As I write this, Pacific Islanders in Vanuatu are left picking up the pieces after the worst natural disaster in recent memory ripped through the region. Vanuatu’s president referred to Cyclone Pam as a “monster,” a storm that singlehandedly leveled the capital city leaving at least sixteen confirmed dead and countless others displaced.
Closer to home, Boston is still digging out from its snowiest winter on record. Meanwhile, drought continues to plague California, and a NASA scientist recently warned the state has just one year of water supply left in its reservoirs.
Monster storms, mega droughts and record-breaking precipitation are not some distant threats in the future – they are the new normal. Climate change is here and now.
Forget about the politicians who deny climate science, or worse, ban the use of the term “climate change.” While they bury their heads in the sand, the rest of us need to channelour frustration to collectively organize and mobilize.
A crisis this big – climate disruption is a crisis of unprecedented magnitude – calls for a radical and widespread response. Thanks to the Citizens United court decision and years of chipping away at environmental statutes, we can no longer count on our government and our regulations to protect our interests. Our democracy is eroding under the profit maximizing, “free market” machine, just as the earth we tread upon is being ravaged and raped by industrial development. Ultimately, we’re in the midst of a power struggle, with the extractive industry doubling down on tar sands, fracking, and ever more dangerous and dirty fossil fuels.
We’re starting to fight back, and it’s certainly refreshing to see fossil fuel resistance mounting globally, including a rapidly expansive, largely student-led divestment movement. But we still have a long way to go, and we must keep up the pressure.
As Frederick Douglas once said, “Power concedes nothing without a demand.” And when the stakes are as high as they are now in terms of the climate crisis, those demands have to be bold, and they have to be broad. Bold – like policies aimed at steep emissions reductions in line with climate science, not aimed at safeguarding industry. Broad – reaching beyond energy and climate policies and demanding reforms and reparations for all kinds of social ills and injustices, and uniting what are framed as disparate issues into one momentous movement for change.

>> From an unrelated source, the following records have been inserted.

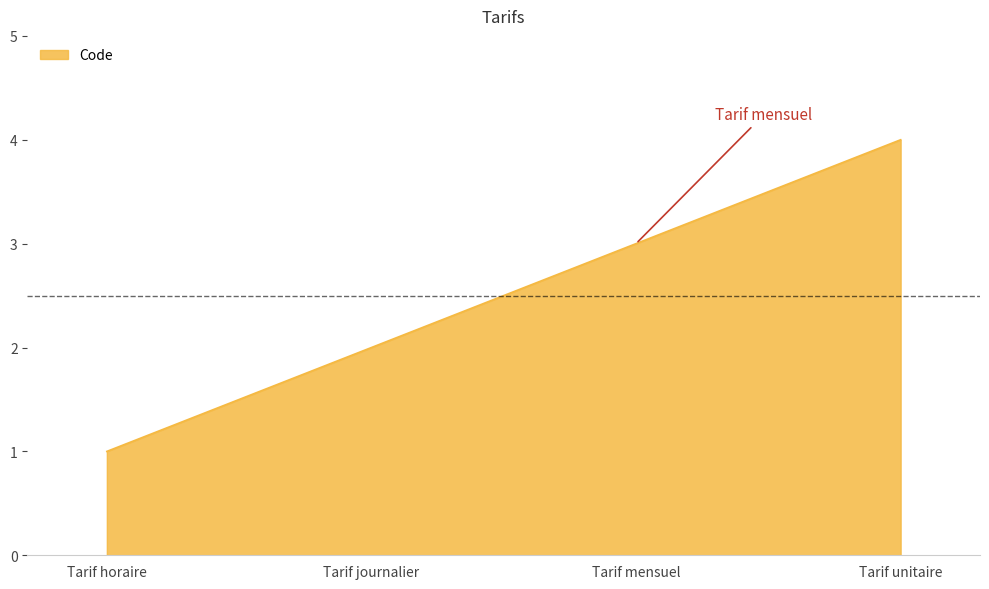

Does the chart have visible grid lines?

No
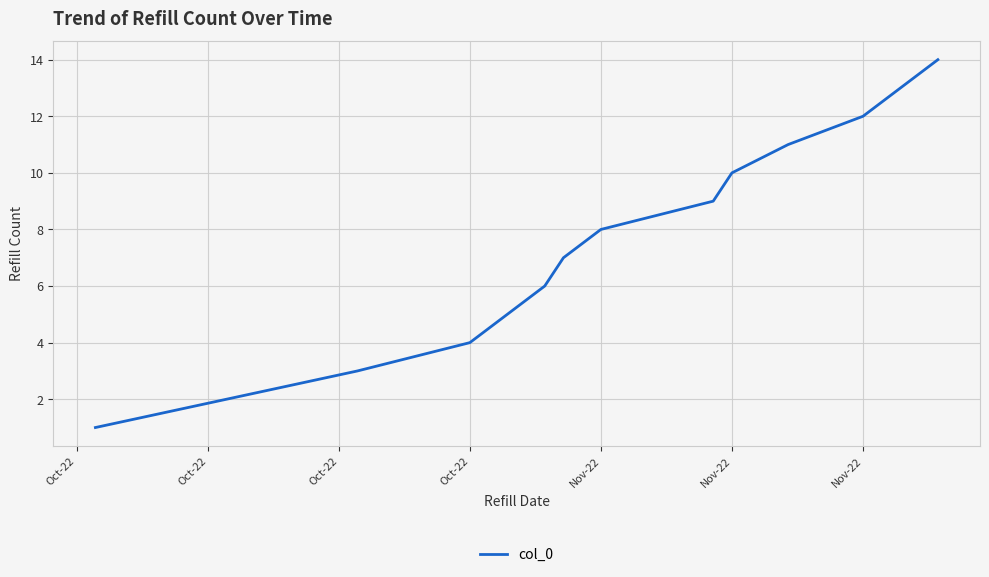

What is the difference between the maximum and minimum values?

13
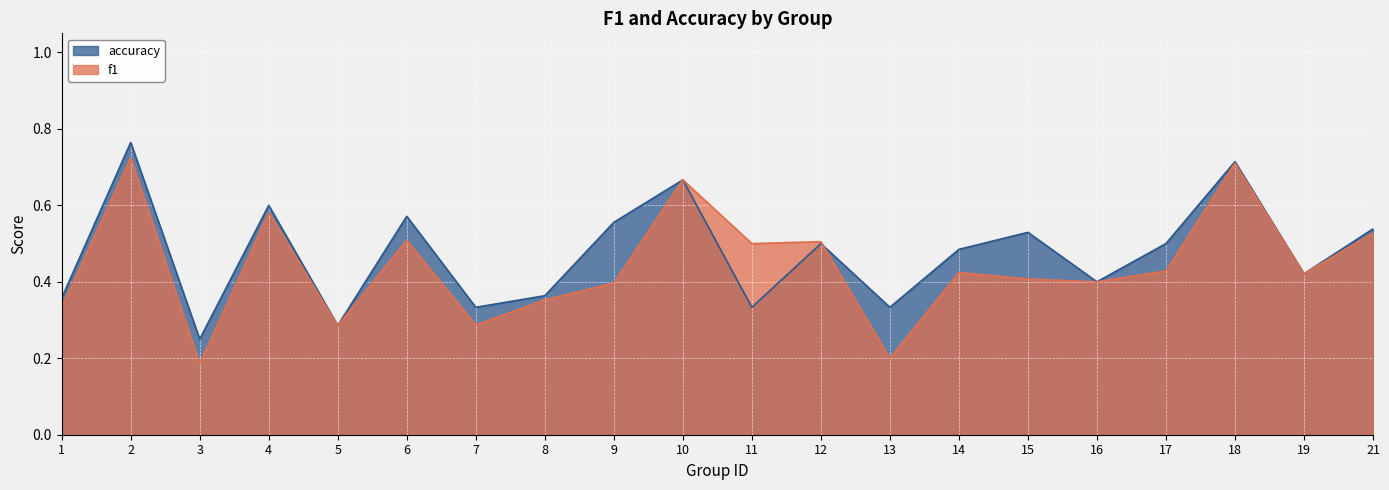

The f1 series shows 0.5 at 12. True or false?

True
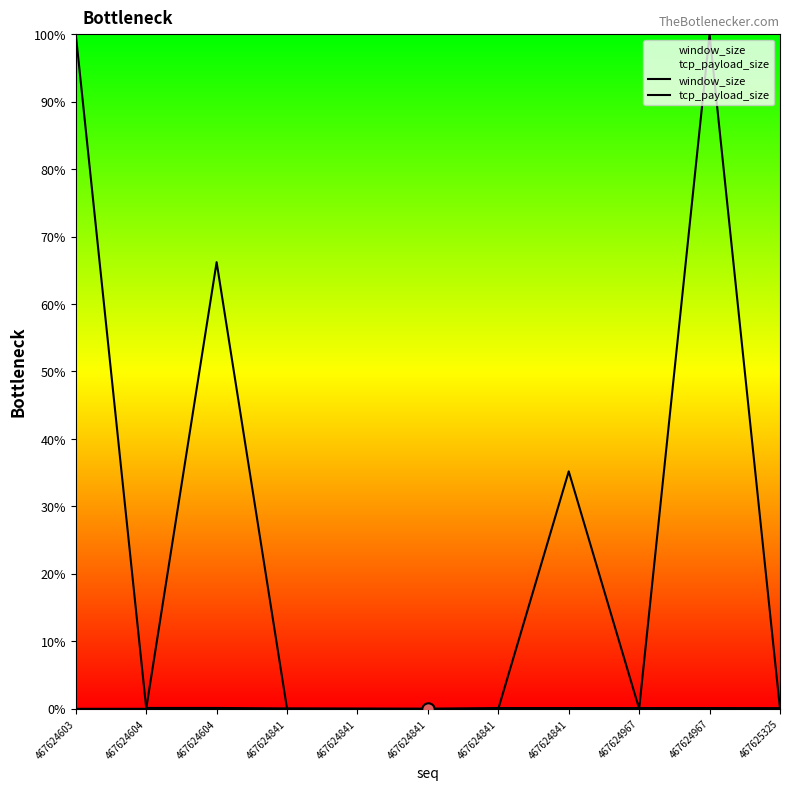

Which series has the largest total across all categories?

tcp_payload_size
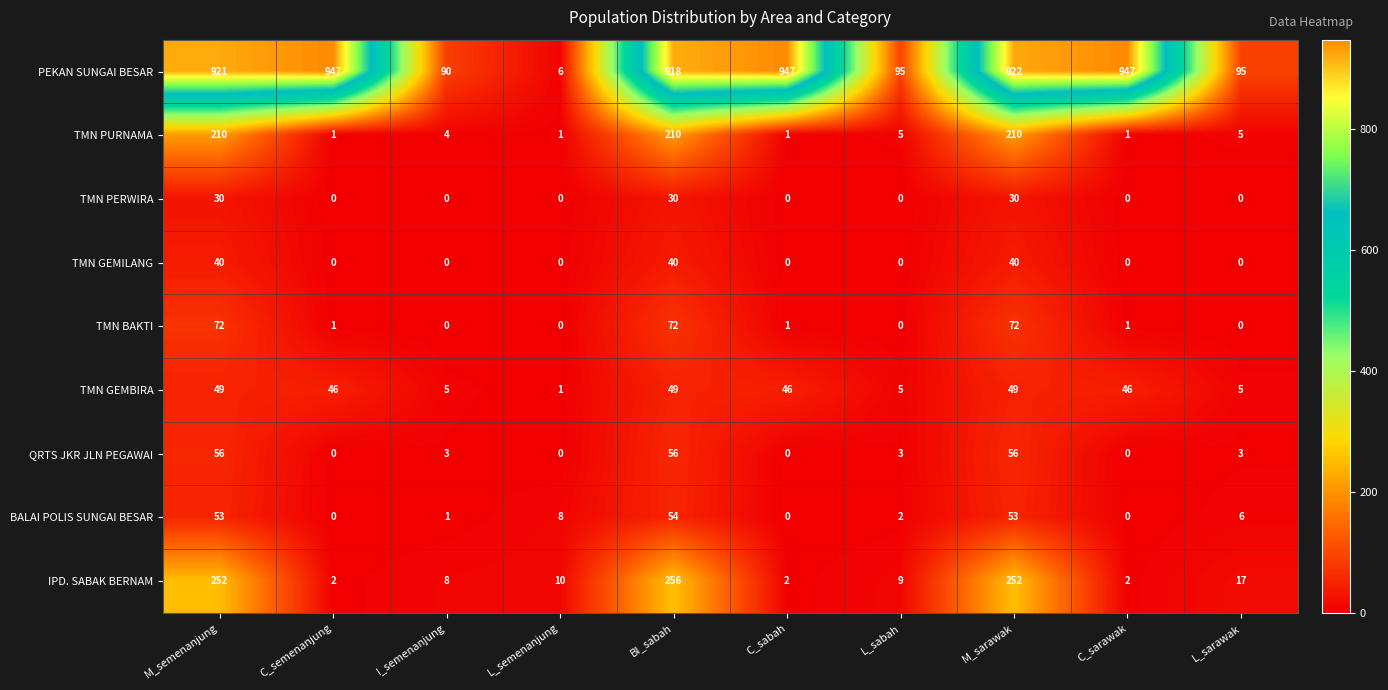

What is the spread (max minus min) of values at C_sabah?

947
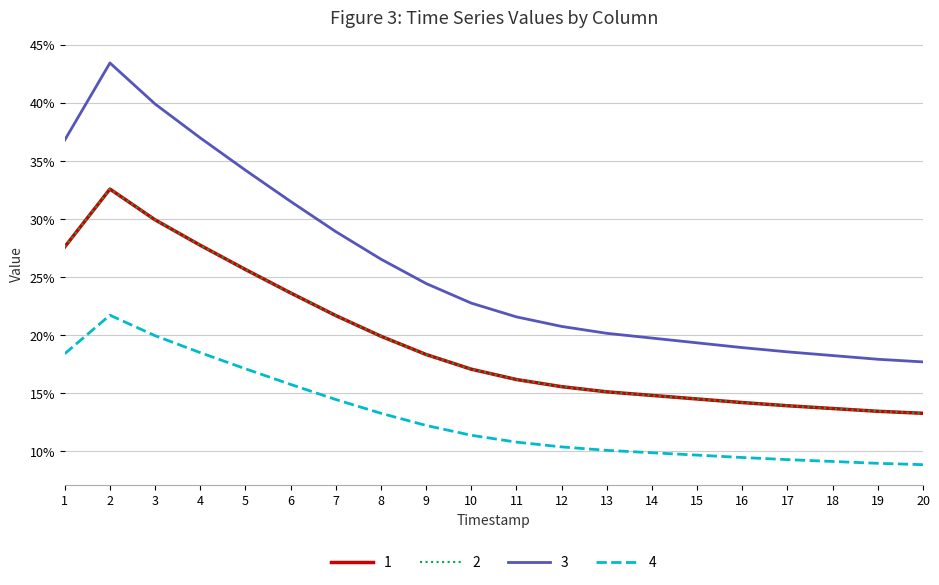

What are all the series names shown in the legend?

1, 2, 3, 4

From #BlackLivesMatter to immigration to LGBTQ and women’s rights, it’s time to recognize the linkages between forces of oppression and to elevate the call for systemic change and climate justice. We’re all in this together, and we need everyone to change everything.
And we especially need the energy and the voices of young people. As Millennials, we need to rise to our historic moment and lead the call for justice and the transformation to a more sustainable society. We have to treat this as the fight of our lives, for the actions we take now will determine whether the decades that follow will be uncomfortable but bearable, or truly catastrophic. With each passing day we inch closer to climate calamity. This is our reality, but we cannot turn to despair and indifference. We have to stand up and fight. Together, we can turn the tide of injustice and oppression.